Seattle Pays Protesters $250,000 in WTO Class Action Settlement
SEATTLE, WA -- January 23, 2004 -- The city of Seattle agreed to pay protesters $250,000 in a class action settlement concerning their arrests during the World Trade Organization (WTO) convention in 1999. One hundred fifty-seven people had been arrested in the Seattle downtown area and taken to jail. Some were exercising their First Amendment rights to speak and demonstrate against WTO policies; others may have been uninvolved bystanders. All were arrested outside the so-called "no-protest zone," a 25-block area that was cordoned off by the police as off limits to demonstrators.

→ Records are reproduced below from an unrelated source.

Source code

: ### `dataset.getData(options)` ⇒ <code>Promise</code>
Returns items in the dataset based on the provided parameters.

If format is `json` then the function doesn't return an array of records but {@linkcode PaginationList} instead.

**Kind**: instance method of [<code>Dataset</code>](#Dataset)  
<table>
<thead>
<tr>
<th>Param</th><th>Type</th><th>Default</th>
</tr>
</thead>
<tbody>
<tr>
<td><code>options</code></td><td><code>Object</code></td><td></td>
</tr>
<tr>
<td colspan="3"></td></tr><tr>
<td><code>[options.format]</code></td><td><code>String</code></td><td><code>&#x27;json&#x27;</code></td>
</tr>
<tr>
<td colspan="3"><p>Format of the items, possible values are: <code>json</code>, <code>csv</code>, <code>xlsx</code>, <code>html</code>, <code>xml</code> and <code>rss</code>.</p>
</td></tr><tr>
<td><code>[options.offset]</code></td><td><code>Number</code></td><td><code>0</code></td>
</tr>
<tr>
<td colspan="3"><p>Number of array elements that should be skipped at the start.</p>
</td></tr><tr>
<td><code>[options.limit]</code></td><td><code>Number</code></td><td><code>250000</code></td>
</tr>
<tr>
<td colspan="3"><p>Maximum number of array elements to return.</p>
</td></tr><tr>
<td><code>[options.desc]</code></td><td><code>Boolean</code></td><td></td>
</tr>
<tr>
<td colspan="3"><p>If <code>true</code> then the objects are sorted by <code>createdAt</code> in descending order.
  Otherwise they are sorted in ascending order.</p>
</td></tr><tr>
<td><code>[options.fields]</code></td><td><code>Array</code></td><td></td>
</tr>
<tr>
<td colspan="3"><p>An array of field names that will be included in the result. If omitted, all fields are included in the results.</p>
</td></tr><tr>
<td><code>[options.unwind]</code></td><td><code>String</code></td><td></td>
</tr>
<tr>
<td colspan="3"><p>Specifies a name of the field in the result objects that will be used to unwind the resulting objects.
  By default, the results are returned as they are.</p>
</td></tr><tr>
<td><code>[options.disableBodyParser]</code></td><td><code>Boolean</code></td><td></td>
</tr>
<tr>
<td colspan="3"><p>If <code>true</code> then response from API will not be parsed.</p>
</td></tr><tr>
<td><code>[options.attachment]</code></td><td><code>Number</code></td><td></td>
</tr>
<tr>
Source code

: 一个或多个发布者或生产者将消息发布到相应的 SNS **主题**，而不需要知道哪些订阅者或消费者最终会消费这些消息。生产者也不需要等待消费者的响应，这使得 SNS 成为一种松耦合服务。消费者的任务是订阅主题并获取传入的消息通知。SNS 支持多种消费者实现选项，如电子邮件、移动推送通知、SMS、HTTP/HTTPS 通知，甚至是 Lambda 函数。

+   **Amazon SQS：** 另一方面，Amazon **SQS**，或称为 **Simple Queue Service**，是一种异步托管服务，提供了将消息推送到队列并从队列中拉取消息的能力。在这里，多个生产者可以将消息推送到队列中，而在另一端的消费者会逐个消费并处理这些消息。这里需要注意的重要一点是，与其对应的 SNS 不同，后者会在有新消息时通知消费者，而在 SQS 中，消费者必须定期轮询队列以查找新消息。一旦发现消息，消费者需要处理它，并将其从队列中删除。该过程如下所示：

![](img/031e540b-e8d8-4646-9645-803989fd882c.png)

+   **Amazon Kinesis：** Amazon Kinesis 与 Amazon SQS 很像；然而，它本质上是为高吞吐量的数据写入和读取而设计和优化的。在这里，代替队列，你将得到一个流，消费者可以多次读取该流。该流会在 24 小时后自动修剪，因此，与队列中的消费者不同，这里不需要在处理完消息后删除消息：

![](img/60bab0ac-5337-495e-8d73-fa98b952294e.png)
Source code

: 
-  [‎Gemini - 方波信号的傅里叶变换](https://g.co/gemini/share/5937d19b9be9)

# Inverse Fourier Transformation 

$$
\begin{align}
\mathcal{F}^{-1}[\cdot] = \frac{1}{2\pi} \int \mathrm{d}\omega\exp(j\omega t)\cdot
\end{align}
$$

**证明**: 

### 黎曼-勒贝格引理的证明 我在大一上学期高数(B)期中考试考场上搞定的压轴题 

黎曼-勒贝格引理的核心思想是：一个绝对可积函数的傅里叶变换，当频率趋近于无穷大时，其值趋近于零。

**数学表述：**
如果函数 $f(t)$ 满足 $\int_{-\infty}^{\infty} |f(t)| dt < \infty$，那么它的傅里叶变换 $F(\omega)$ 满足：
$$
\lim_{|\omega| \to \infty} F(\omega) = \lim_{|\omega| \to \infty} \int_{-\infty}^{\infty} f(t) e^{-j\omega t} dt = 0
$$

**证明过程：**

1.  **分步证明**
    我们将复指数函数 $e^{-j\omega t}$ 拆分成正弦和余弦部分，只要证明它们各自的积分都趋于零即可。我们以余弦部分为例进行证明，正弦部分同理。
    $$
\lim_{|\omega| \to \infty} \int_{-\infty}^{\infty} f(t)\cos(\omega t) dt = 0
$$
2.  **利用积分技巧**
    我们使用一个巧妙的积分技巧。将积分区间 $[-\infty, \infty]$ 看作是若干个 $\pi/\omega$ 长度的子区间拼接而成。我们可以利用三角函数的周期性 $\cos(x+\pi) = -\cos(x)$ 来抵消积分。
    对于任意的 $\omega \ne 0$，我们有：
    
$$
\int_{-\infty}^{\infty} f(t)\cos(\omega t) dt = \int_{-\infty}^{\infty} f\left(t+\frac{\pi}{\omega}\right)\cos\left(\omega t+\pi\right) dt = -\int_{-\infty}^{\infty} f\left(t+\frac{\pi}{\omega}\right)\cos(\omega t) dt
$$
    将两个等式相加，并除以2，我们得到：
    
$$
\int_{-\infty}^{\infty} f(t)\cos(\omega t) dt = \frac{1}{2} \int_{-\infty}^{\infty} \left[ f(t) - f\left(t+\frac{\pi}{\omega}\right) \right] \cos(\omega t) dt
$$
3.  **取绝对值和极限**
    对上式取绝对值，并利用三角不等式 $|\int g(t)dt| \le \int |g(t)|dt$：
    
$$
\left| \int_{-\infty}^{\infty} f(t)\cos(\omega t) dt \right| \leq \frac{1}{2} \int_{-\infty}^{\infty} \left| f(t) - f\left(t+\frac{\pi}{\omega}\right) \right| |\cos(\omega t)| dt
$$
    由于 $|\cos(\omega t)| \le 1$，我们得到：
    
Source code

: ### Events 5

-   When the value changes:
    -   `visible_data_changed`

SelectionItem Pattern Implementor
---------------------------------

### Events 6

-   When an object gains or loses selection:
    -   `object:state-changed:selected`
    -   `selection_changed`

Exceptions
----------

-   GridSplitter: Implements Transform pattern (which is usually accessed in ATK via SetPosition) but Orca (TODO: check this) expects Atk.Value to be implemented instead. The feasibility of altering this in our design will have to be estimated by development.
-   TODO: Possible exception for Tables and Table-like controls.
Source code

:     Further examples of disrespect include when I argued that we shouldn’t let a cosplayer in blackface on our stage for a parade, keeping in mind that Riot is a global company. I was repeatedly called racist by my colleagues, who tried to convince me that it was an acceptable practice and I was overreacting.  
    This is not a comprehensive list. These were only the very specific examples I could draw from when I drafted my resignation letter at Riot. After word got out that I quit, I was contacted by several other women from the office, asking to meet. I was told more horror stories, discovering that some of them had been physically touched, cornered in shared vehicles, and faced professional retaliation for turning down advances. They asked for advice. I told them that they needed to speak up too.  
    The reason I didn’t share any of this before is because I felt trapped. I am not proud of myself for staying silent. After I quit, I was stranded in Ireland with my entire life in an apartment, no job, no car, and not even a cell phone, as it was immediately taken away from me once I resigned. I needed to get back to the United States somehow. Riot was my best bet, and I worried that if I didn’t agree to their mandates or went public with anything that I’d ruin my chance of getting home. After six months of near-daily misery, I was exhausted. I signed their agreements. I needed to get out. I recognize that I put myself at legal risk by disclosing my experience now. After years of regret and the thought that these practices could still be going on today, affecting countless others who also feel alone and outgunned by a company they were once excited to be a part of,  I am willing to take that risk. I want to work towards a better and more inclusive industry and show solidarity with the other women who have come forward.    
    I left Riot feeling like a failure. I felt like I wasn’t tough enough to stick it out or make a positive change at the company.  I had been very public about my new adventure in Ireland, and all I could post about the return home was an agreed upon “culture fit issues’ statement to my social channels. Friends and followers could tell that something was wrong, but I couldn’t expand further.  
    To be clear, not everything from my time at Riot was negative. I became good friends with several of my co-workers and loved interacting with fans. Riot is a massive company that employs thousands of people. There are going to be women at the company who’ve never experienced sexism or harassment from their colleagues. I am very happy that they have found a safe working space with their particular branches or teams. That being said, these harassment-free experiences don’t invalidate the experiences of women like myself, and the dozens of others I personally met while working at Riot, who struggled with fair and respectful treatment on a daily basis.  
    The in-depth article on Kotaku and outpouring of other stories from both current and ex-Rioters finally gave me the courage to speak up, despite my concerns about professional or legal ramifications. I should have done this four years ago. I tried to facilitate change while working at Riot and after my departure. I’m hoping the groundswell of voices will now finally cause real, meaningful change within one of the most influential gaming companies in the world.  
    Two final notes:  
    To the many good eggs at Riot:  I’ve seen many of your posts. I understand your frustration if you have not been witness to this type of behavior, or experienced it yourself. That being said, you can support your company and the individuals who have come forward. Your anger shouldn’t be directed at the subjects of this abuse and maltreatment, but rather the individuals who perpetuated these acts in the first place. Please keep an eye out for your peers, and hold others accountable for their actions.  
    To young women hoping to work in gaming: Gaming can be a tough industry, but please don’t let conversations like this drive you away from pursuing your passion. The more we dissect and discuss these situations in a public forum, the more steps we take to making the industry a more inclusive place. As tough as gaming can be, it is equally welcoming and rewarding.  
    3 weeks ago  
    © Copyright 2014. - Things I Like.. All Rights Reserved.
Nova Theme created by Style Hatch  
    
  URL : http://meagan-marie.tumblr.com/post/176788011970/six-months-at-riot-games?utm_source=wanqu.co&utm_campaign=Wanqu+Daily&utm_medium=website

Last month, a federal district court ruled that the police did not have probable cause to arrest the protesters (Hickey et al. v. City of Seattle). Judge Marsha Pechman pointed to the use of photocopied arrest records and the lack of supporting documentation. She said that the arrests were made without the "requisite suspicion" needed for warrantless arrests.
After the federal district court ruling, Trial Lawyers for Public Justice (TLPJ) represented the protesters in the class action suit against the city and negotiated the settlement agreement. TLPJ is still challenging the legality of establishing a no-protest zone in the first place. It will represent those arrested in the no-protest zone before the 9th U.S. Circuit Court of Appeals on February 6, 2004.